Prediksi Kelam dari CEO Anthropic
Minggu lalu, CEO Anthropic, Dario Amodei, memprediksi bahwa AI bisa menghilangkan setengah dari pekerjaan kantoran level pemula dalam 1–5 tahun ke depan, dan mendorong angka pengangguran hingga 20%. “Sebagian besar orang belum sadar hal ini akan terjadi,” katanya pada Axios. “Kedengarannya gila, dan banyak yang tidak percaya.”
Branding AI Sebagai “Teman” Bisa Jadi Bumerang
Kamu mungkin berpikir itu belum sebanding dengan mencabut oksigen seseorang, tapi perumpamaan itu nggak terlalu jauh. Semakin banyak orang yang digantikan oleh otomatisasi, dampaknya akan terasa besar.
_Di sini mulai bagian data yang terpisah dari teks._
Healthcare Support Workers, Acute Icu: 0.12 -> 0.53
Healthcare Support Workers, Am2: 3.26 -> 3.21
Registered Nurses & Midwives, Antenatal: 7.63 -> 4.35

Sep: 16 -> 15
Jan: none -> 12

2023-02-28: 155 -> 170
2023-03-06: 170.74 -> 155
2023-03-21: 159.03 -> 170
Dan ketika gelombang PHK makin membesar, menyebut AI sebagai “rekan kerja” bukan lagi terlihat cerdik — tapi kejam.
AI Generatif Harusnya Jadi Alat, Bukan Pesaing
Perpindahan ke AI generatif tetap akan terjadi, tak peduli bagaimana cara ia dikemas. Tapi perusahaan masih punya pilihan: bagaimana mereka mendeskripsikan alat ini. IBM dulu tidak pernah menyebut mainframe mereka sebagai “rekan kerja digital.” PC pun tidak disebut “asisten software”; mereka adalah alat kerja, alat produktivitas.
Yang Kita Butuhkan: Alat yang Memperkuat, Bukan Menggantikan
Bahasa itu masih penting. Alat seharusnya memberdayakan. Tapi makin banyak perusahaan yang justru memasarkan sesuatu yang lain, dan itu adalah kesalahan.
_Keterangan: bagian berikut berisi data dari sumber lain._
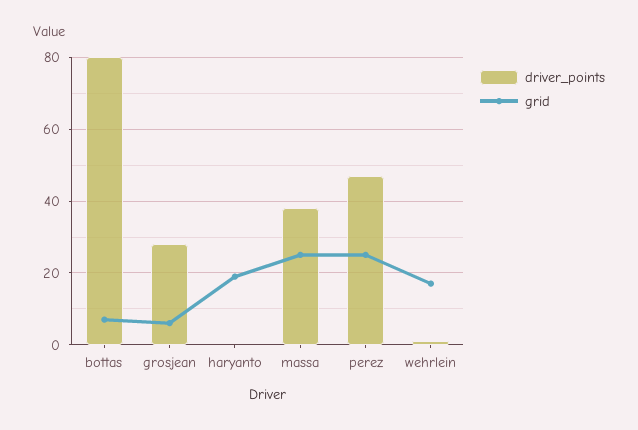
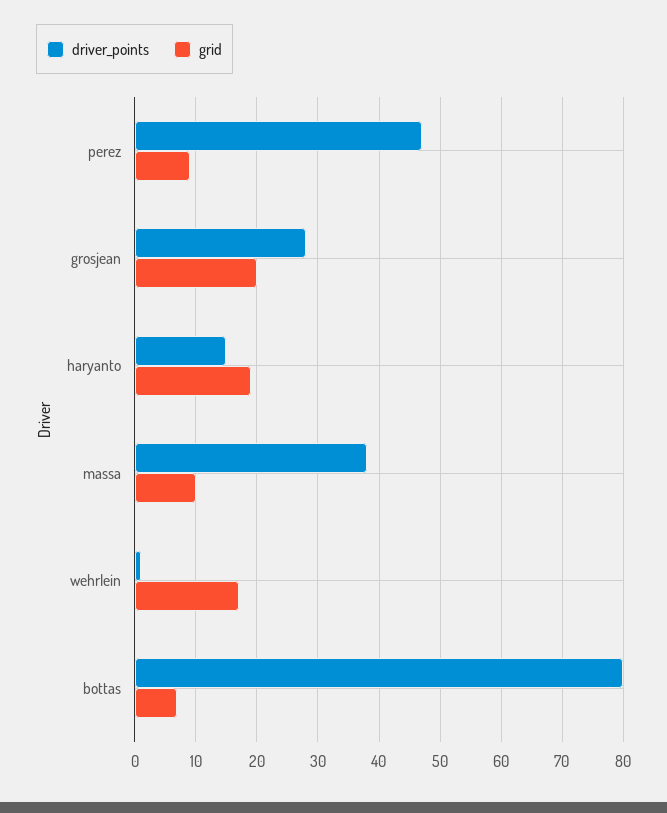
grid, grosjean: 5 -> 20
driver_points, haryanto: 0 -> 15
grid, massa: 25 -> 10
grid, perez: 25 -> 9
Kita tidak butuh lebih banyak “karyawan AI.” Kita butuh perangkat lunak yang memperkuat kemampuan manusia, bikin mereka lebih produktif, lebih kreatif, dan lebih kompetitif. Jadi tolong, hentikan menyebut AI sebagai pekerja palsu. Tunjukkan saja alat yang benar-benar membantu manajer hebat menjalankan bisnis kompleks, dan bantu individu punya dampak lebih besar. Itu saja sebenarnya yang kita semua harapkan.